A Long, Hard Ride

By: Alison Kent


Thursday a.m.

“WHIP! I GOTTA HAVE THAT torque wrench or I ain’t never gonna get this done.”

“Take a look in the far chest, Sunshine. The second drawer. I got it out of there earlier.”

“Well, it ain’t in there now. It ain’t in any of ’em. Drawers or chests. I done looked.”

Hunkered down outside the Corley Motors rig, the tractor-trailer used to haul “Bad Dog” Butch Corley’s dragster to National Hot Rod Association events, Trey “Whip” Davis straightened from where he’d been securing an extension cord against the movable race pit flooring, and mentally retraced the day’s steps.

He’d had the torque wrench with him when he’d grabbed for his BlackBerry to call Butch—the driver had been enjoying a late breakfast with his wife and son—only to realize he’d left the PDA on a shelf in the hauler’s workshop. He’d obviously set down the tool when he’d picked up the phone, but—crap on a cracker.

What was wrong with his head?

This wasn’t like him, being off kilter, disorganized, careless. He was making stupid mistakes. It had to stop. And it had to stop now. He headed for the racing trailer’s open door. “Take a break, guy. Grab a corndog. Get a cup of coffee. I’ll rustle it up.”

Sunshine got to his feet, twisted and stretched his stocky five-foot-seven frame, and gave Trey his trademark sunny smile—one that reddened his already ruddy complexion, which in turn made his blond eyebrows appear to have been bleached within an inch of their life. “Can’t turn down that million-dollar offer. See ya in a bit, Boss.”

Trey watched his assistant crew chief make his way toward the concession stands, zigzagging through the haulers, pop-ups and motor homes turning the Dahlia Speedway pits into a virtual campground.
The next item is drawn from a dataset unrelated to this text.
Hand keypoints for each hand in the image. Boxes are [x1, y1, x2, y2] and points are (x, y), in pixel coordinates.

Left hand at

The late morning sun shone off the reds and greens, and the blues and yellows of hundreds of logos decorating everything from trucks and T-shirts to ball caps and tattoos. Behind him, Trey knew, the snarling Corley bulldog, with its spiked silver collar, would be gleaming bright white against the backdrop of the team’s black trailer.
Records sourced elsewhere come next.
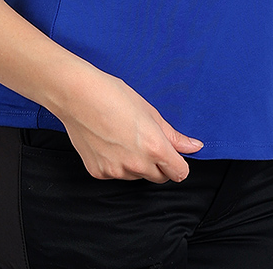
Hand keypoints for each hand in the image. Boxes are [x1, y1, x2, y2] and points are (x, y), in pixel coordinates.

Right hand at [57, 71, 204, 183]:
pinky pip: (116, 174)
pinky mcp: (99, 173)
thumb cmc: (112, 95)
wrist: (77, 95)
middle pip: (160, 177)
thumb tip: (194, 147)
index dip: (178, 164)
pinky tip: (108, 143)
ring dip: (136, 164)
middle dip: (159, 164)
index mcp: (154, 147)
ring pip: (137, 176)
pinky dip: (116, 164)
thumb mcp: (149, 111)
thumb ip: (173, 135)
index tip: (173, 156)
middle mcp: (137, 164)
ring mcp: (116, 171)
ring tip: (123, 137)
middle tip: (145, 140)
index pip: (180, 173)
The vibrant colors, the beehive activity, the smells of exhaust and fuel as mechanics test-fired engines, the din of the fans whooping and hollering along with the jetlike roar—he would never tire of witnessing a dragstrip coming to life and was, in fact, going to miss it like hell while away.

When Corley Motors pulled out early Monday morning following this weekend’s Farron Fuel Spring Nationals, Sunshine would be taking over Trey’s crew chief duties—working with Butch on developing racing strategies and supervising the crew of mechanics who precision-tuned the engine for optimum performance.

It was a temporary arrangement only; Trey had made sure his crew and his driver understood he would be back. For now, however, he was staying in Dahlia—the town where he’d lived the first twenty years of his life. It was long past time to go through the paperwork and personal belongings he hadn’t touched in the six months since his father’s death from heart failure.

And since he rarely visited, he’d decided there was no reason to keep the house or the property he owned here. It held memories, sure, but he wasn’t the sentimental type that attached them to a place. He could think back to his childhood anytime he wanted to remember the past.

Unfortunately, getting the place fit for a buyer was going to require a hell of a lot of manual labor, and most of it would have to be his. He was the only one who would know what to keep, what to toss, what to store until he could make arrangements to sell or give away.

All that weight pressing down had everything to do with his mind being on the fritz. But clearing away those obligations was only one part of it. Solving the puzzle of why the hell, shortly before his death, his father had taken a swing at a pillar of the Dahlia community and nearly killed the older man’s son when he’d come to his defense was another.

Both had to be done if he intended to remain in the top fuel game. He did—leaving him no choice but to take this sabbatical.

It was either do so, or find himself canned as Butch Corley’s tuning boss, and he’d worked too hard to let that come to pass. No mechanic with a lick of sense wanted to work for a screwup. No driver worth his salt would let one near his car.